One mechanism is that cells talk to each other a lot, and there are many signals for “we need more over here”. Injured cells of certain types send out a generic “mayday” signal, and any kind of dying or damaged cell will leak its contents (cells are basically little bags of liquid, and the liquid inside the cells contains a lot of stuff not normally found on the outside); other “garbage collection” and “general maintenance” cells detect these things and come over to help clean up debris and corpses and to repair the “scaffolding” that cells stick to or crawl along (the extracellular matrix). I mentioned that blood-vessel stem cells migrate towards regions that aren’t getting enough oxygen; they don’t detect low oxygen directly, but signals that are sent out by oxygen-hungry cells. Some cells, like skin cells, want to have neighbors on every side; if they detect empty areas around them, that triggers growth and migration to cover the bare spots. There are many mechanisms like this, but most of them are specific to the tissue in question; no one cell has the capacity to detect every possible problem and send out the corresponding signal.

Another is that, in many tissues, cells have a way of measuring how hard they are working and will trigger the system to make more cells if they are working too hard; under normal situations this helps match demand (if you exercise, you will get not just bigger muscles but actually more muscle cells), and after injury it helps regenerate missing cells.
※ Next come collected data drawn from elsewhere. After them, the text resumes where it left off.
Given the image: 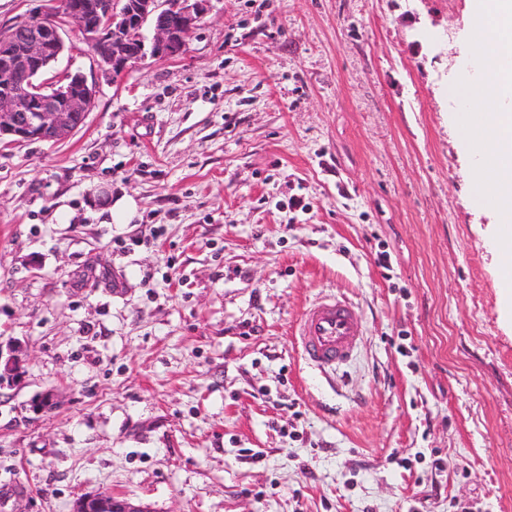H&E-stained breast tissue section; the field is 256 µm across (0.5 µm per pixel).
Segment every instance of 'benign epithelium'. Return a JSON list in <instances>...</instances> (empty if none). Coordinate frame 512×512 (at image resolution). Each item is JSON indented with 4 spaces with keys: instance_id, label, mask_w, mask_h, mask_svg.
I'll return each mask as SVG.
<instances>
[{
    "instance_id": "benign-epithelium-1",
    "label": "benign epithelium",
    "mask_w": 512,
    "mask_h": 512,
    "mask_svg": "<svg viewBox=\"0 0 512 512\" xmlns=\"http://www.w3.org/2000/svg\"><path fill=\"white\" fill-rule=\"evenodd\" d=\"M45 2L41 15L0 35V143L58 142L84 124L95 86L79 73L63 75L50 86L39 81L65 49V25L74 24L101 71L116 82L131 64L148 55H183L210 0H76L64 8L59 0ZM23 365L18 348H9L6 355L0 349V386L17 379ZM72 512L153 510L98 492L78 499Z\"/></svg>"
}]
</instances>
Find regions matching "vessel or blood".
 <instances>
[{"label":"vessel or blood","mask_w":512,"mask_h":512,"mask_svg":"<svg viewBox=\"0 0 512 512\" xmlns=\"http://www.w3.org/2000/svg\"><path fill=\"white\" fill-rule=\"evenodd\" d=\"M361 334L349 302L324 297L304 312L298 336L305 361L317 369L337 370L352 359Z\"/></svg>","instance_id":"obj_1"}]
</instances>
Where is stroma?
I'll use <instances>...</instances> for the list:
<instances>
[{"label": "stroma", "mask_w": 512, "mask_h": 512, "mask_svg": "<svg viewBox=\"0 0 512 512\" xmlns=\"http://www.w3.org/2000/svg\"><path fill=\"white\" fill-rule=\"evenodd\" d=\"M472 0H210L185 53L0 144V512H512V322L453 95ZM131 197V223L107 206ZM299 198L303 208L290 206ZM391 255L392 267L375 264ZM323 296L363 336L320 374ZM53 392L57 404L33 412ZM298 336L309 365L321 371H336L352 359L361 331L349 302L324 297L306 309ZM20 352L19 348L10 347L7 356L3 357L0 344V386L3 385L4 381L13 382L23 373L25 360ZM72 512H152L128 498L115 496L111 492H98L78 499Z\"/></svg>", "instance_id": "35a3bbf8"}]
</instances>
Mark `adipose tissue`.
I'll use <instances>...</instances> for the list:
<instances>
[{
  "instance_id": "adipose-tissue-1",
  "label": "adipose tissue",
  "mask_w": 512,
  "mask_h": 512,
  "mask_svg": "<svg viewBox=\"0 0 512 512\" xmlns=\"http://www.w3.org/2000/svg\"><path fill=\"white\" fill-rule=\"evenodd\" d=\"M475 3L495 37L479 48L482 83L477 95H470L464 86L458 87L456 93L468 98L480 115L493 155L492 165L481 178L498 201L499 223L506 224L512 222V66L504 65L503 56L512 48V0H475Z\"/></svg>"
}]
</instances>
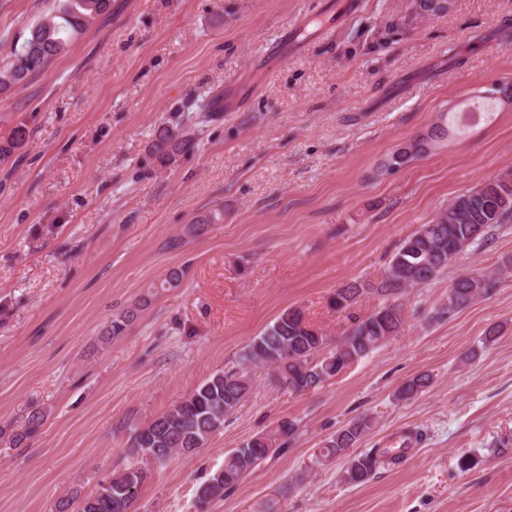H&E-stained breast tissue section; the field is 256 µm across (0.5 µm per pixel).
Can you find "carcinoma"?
Masks as SVG:
<instances>
[{"instance_id":"1","label":"carcinoma","mask_w":512,"mask_h":512,"mask_svg":"<svg viewBox=\"0 0 512 512\" xmlns=\"http://www.w3.org/2000/svg\"><path fill=\"white\" fill-rule=\"evenodd\" d=\"M109 7L110 0H57L53 13L30 27L29 36L0 66V94L43 69ZM448 121V114H441L426 133L393 152L383 164L384 171L400 169L427 154L426 146L431 140L448 132ZM26 139V129L14 127L7 138L0 140V162L9 160ZM193 145V139L181 127L164 124L153 133L149 151L159 165L168 167L191 151ZM511 223L512 173H506L455 197L434 219L406 238L378 284L355 281L336 290L332 297V305L343 312L357 295L372 291L381 296V303L388 304L385 312L349 316L350 326L344 336L329 349L326 337L307 324L299 310L286 309L245 347L242 363L273 367L275 379L293 391L319 388L403 331L406 316L401 295L407 289L430 284L459 255L486 243L493 228ZM493 282L494 277L481 270L458 274L448 288L446 313L452 314L475 298L488 295ZM136 317V310L131 308L114 315L105 335H123ZM429 382L427 375L409 380L399 390L398 398H413ZM251 389L249 373L217 371L168 411L135 428L128 454L138 462L99 483L94 494L82 499L78 512H131L151 467L164 463L174 453L190 455L204 447L213 434L224 428L226 418ZM370 429L371 418L367 416L349 424L329 441L328 454L346 452ZM295 431L293 421L282 420L227 454L223 468L198 490V508L202 510L212 500L223 497L248 470L285 445ZM404 454L403 448H373L353 458L343 481L364 484L378 468L402 462Z\"/></svg>"}]
</instances>
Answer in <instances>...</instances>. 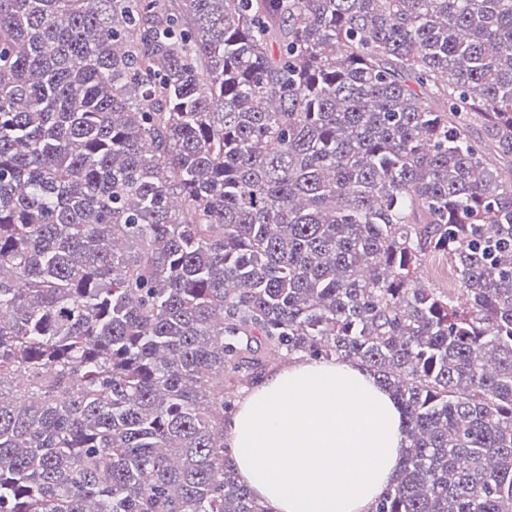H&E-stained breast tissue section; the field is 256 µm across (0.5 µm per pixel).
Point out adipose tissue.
<instances>
[{"label":"adipose tissue","instance_id":"obj_1","mask_svg":"<svg viewBox=\"0 0 512 512\" xmlns=\"http://www.w3.org/2000/svg\"><path fill=\"white\" fill-rule=\"evenodd\" d=\"M405 417L360 366L299 360L257 381L225 454L270 512H370L405 453Z\"/></svg>","mask_w":512,"mask_h":512}]
</instances>
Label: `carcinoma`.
<instances>
[{
	"label": "carcinoma",
	"instance_id": "cac0c4a2",
	"mask_svg": "<svg viewBox=\"0 0 512 512\" xmlns=\"http://www.w3.org/2000/svg\"><path fill=\"white\" fill-rule=\"evenodd\" d=\"M491 150L512 0H0V512H271L224 455L268 350L400 405L372 512H512ZM419 276L426 288H434L437 291L456 288V274L448 261V256L443 254H434L428 257Z\"/></svg>",
	"mask_w": 512,
	"mask_h": 512
}]
</instances>
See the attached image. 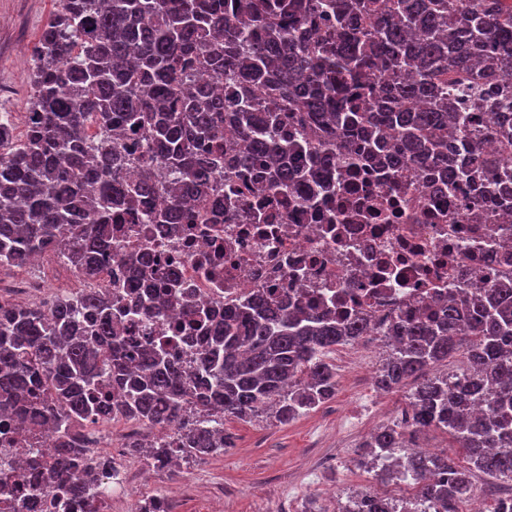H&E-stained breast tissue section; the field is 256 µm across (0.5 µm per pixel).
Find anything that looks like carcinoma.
<instances>
[{
	"mask_svg": "<svg viewBox=\"0 0 512 512\" xmlns=\"http://www.w3.org/2000/svg\"><path fill=\"white\" fill-rule=\"evenodd\" d=\"M31 50L30 112L15 139L0 113V270L54 250L87 287L52 304L0 307V406L21 424L56 432L52 485L95 512L89 497L99 457L74 446L81 428L113 412L170 426L149 444L124 447L160 467L227 445L224 429L185 425L187 393L202 416L251 421L267 413L286 425L336 393V347L366 335L358 318L339 325L316 308L237 310L198 353L186 376L163 345L130 353L112 293L91 287L112 255V210L142 206L150 224H174L229 167L265 172L273 195L309 188L303 203L336 193V169L363 160L431 169L440 188L480 182L479 202L512 180V162L487 153L486 140L512 147V0H59ZM195 68L209 79L190 89ZM475 112L492 115L477 129ZM237 133L224 153V123ZM149 157L126 171L141 139ZM170 205L150 207L157 194ZM155 277H172L133 261ZM400 340L380 368L389 391L409 378L417 432H440L468 466L444 455L411 453L414 493L437 512H462L470 472L512 481V283L430 321L396 327ZM453 355L463 379L427 376ZM485 405L478 416L473 406ZM405 443L401 425L363 442L361 459ZM448 474L434 486L432 474Z\"/></svg>",
	"mask_w": 512,
	"mask_h": 512,
	"instance_id": "1",
	"label": "carcinoma"
}]
</instances>
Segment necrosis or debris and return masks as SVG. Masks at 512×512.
Here are the masks:
<instances>
[{
    "label": "necrosis or debris",
    "instance_id": "4bbe7bcc",
    "mask_svg": "<svg viewBox=\"0 0 512 512\" xmlns=\"http://www.w3.org/2000/svg\"><path fill=\"white\" fill-rule=\"evenodd\" d=\"M268 197L263 179L252 174L241 181L230 215L220 191L198 224H133L114 215L116 247L99 287L130 308L152 294V283L131 265L148 250L211 316L208 327L188 326L178 302L163 316L128 320L129 335L166 344L171 361L187 371L225 314L301 302L340 320L365 318L369 334L347 349L366 362L394 348L401 322L437 316L448 297L512 279V225L499 223V203L472 209L465 194L432 192L428 173L346 168L336 177L335 196L314 209ZM144 430L142 422L106 414L87 427L84 445L95 451L107 439ZM54 445L50 428L21 435L14 413L0 412V482L13 488L0 494V512H53L46 478Z\"/></svg>",
    "mask_w": 512,
    "mask_h": 512
}]
</instances>
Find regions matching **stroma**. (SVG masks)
Returning <instances> with one entry per match:
<instances>
[{
  "label": "stroma",
  "mask_w": 512,
  "mask_h": 512,
  "mask_svg": "<svg viewBox=\"0 0 512 512\" xmlns=\"http://www.w3.org/2000/svg\"><path fill=\"white\" fill-rule=\"evenodd\" d=\"M56 8V0H0V110L23 111L30 91L29 48ZM333 358L337 386L328 402L285 425L265 417L226 420L231 448L184 460L176 472L156 470L149 482L132 478L114 508L130 512L160 495L169 512H337L360 489L346 468L362 435L337 429L336 417L357 410L365 396L348 378V355L337 352Z\"/></svg>",
  "instance_id": "1"
}]
</instances>
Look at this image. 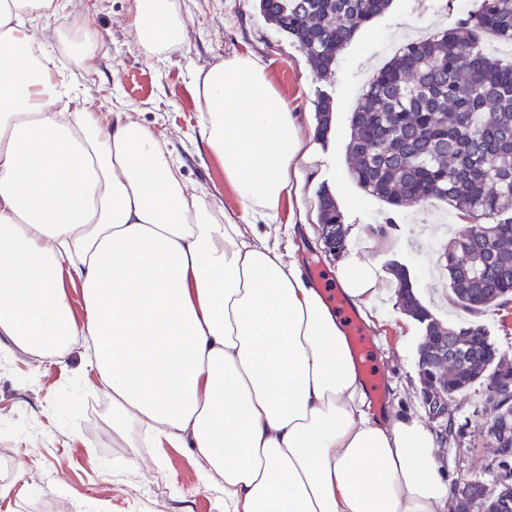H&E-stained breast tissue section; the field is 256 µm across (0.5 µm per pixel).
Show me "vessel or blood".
<instances>
[{
	"instance_id": "obj_1",
	"label": "vessel or blood",
	"mask_w": 512,
	"mask_h": 512,
	"mask_svg": "<svg viewBox=\"0 0 512 512\" xmlns=\"http://www.w3.org/2000/svg\"><path fill=\"white\" fill-rule=\"evenodd\" d=\"M330 307L337 317L343 321L346 336L352 349L358 369L365 380L372 404L377 409H385L387 405L385 397L384 380L373 362L374 343L365 331L355 307L347 298L338 291H330L328 294Z\"/></svg>"
}]
</instances>
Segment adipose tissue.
I'll list each match as a JSON object with an SVG mask.
<instances>
[{
  "label": "adipose tissue",
  "instance_id": "ef3b65f1",
  "mask_svg": "<svg viewBox=\"0 0 512 512\" xmlns=\"http://www.w3.org/2000/svg\"><path fill=\"white\" fill-rule=\"evenodd\" d=\"M52 6L0 0V336L59 359V337H90L116 428L193 449L227 512H452L438 435L369 413L294 247L301 227L279 221L308 148L264 64L235 55L195 80L200 138L258 218L239 224L190 192L146 128L60 109L27 26ZM133 25L152 51L175 50L184 30L171 0H138ZM335 273L371 318L387 281L377 264L351 256Z\"/></svg>",
  "mask_w": 512,
  "mask_h": 512
}]
</instances>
Not all tissues can do this, and even in the ones that can, the amount of regeneration may eventually be exhausted, especially if the tissue has to regenerate repeatedly (as in many chronic diseases).

People are interested in using both kinds of mechanisms for therapy; for example, there are treatments under investigation that try to apply the “more blood vessels please” signal to treat heart disease. As usual, getting the signal to the right place is the hard part; you don’t just want a bunch of extra blood vessels everywhere…

Damn!
Where are those magic wands and why do they always disappear when needed most?

I just read the story (linked in MPSIMS for all the wrong reasons) of successful creation and implantation of lab-grown vaginas. Story here

The part most interesting: at least from that write-up was that the vulva tissue was convinced to produce sheet of tissue which was mechanically formed into a tube and implanted - and then it grew its own blood supply (not too surprising) and nerve cells. Didn’t we used to know that neurons could not be regenerated (hence spinal damage is permanent)?

I’m guessing the cells used were somatic stem cells. And the patients were still teenagers, so normal growth was still going on.

Are we really closing in on re-generating neurons? (yes, it is on my “google this” list).
Could this process be expected to work as well in adults as in children/teenagers?

I took a quick look at the report in Lancet and although they don’t discuss it in detail, what I think the authors are saying is that the implanted tissue was able to connect with nerve cells in the area, not that brand-new nerve cells arose in it. Neurons have to physically touch the cells they connect with, so they grow long “fingers” to reach out to their targets (up to a yard long, in some cases); I think that in this case the transplanted tissue was able to convince nearby neurons to grow “fingers” in its direction and connect to it.

In any case, some types of neurons in the body can regenerate; it’s the ones in the brain and spinal cord that we thought were irreplaceable. However, some years back we discovered that there are actually a few areas of the brain that grow new neurons; it’s restricted to specific cell types in small regions, and a relatively small number of cells, but it does happen. People are very interested in inducing regeneration in the other parts of the brain too, but that is far off (if it ever works).

The vagina (and the other mucous membranes, like the mouth lining) is a continuously renewing tissue, like skin, so it has stem cells that never go away; vaginal cells from younger individuals can grow more robustly, but even in very old women vaginal cells can still grow. So it should also work with adult cells, although probably a little more slowly.